The demand for technologically advanced cars is driving the global predictive vehicle technology market. This includes advanced driver assistance systems, electric vehicle (EV) technology, and 360-degree cameras. These features are becoming more popular among car owners due to their increased safety and convenience.
The passenger cars segment accounted for the largest share of the predictive vehicle technology market in 2022. The increasing popularity of new-generation passenger cars with various ADAS features is driving the market growth. Moreover, the emergence of self-driving cars is creating opportunities for the industry. This technology can improve traffic flow and provide mobility to physically challenged people.
Autonomous Vehicles
A full transition to autonomous vehicles (AVs) could reduce the number of crashes, decrease road congestion, and make commutes safer and more productive. But it will take time for AVs to reach the roads, and some experts think that we’re 30 or 50 years away from seeing them on the streets.

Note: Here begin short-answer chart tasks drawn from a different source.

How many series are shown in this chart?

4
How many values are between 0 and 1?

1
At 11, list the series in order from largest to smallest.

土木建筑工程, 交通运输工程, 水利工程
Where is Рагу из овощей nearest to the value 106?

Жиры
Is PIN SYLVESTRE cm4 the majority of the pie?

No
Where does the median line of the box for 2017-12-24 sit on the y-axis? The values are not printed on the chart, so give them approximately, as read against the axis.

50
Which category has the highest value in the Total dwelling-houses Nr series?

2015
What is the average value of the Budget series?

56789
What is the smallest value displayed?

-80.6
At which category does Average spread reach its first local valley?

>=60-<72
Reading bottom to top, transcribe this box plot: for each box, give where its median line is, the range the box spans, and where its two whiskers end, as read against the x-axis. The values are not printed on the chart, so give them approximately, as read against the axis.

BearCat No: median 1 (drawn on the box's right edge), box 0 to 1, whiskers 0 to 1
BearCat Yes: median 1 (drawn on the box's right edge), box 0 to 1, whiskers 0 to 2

AVs have numerous sensors, which allow them to detect their surroundings and understand the road. Radars track other cars and objects, video cameras read traffic lights and street signs, and Lidar senses distances, lane markings and other anomalies like pits or holes in the road. Sophisticated software then processes all of this information and sends instructions to actuators, which control vehicle movement including steering, acceleration and braking. Hard-coded rules, predictive modeling and obstacle avoidance algorithms help the software follow traffic laws and maneuver around obstacles.
ADAS features like lane departure warnings, parking assist and adaptive cruise control already incorporate many of these technologies. However, these systems require an engaged and fully present driver. For example, a Tesla model X crashed into a highway divider because the driver was using autopilot and didn’t have their hands on the wheel. As a result, some experts argue that these systems can’t be considered fully autonomous. However, other experts point to the potential societal benefits of these systems. For example, they would increase mobility for people with disabilities and seniors, as well as open up new job opportunities.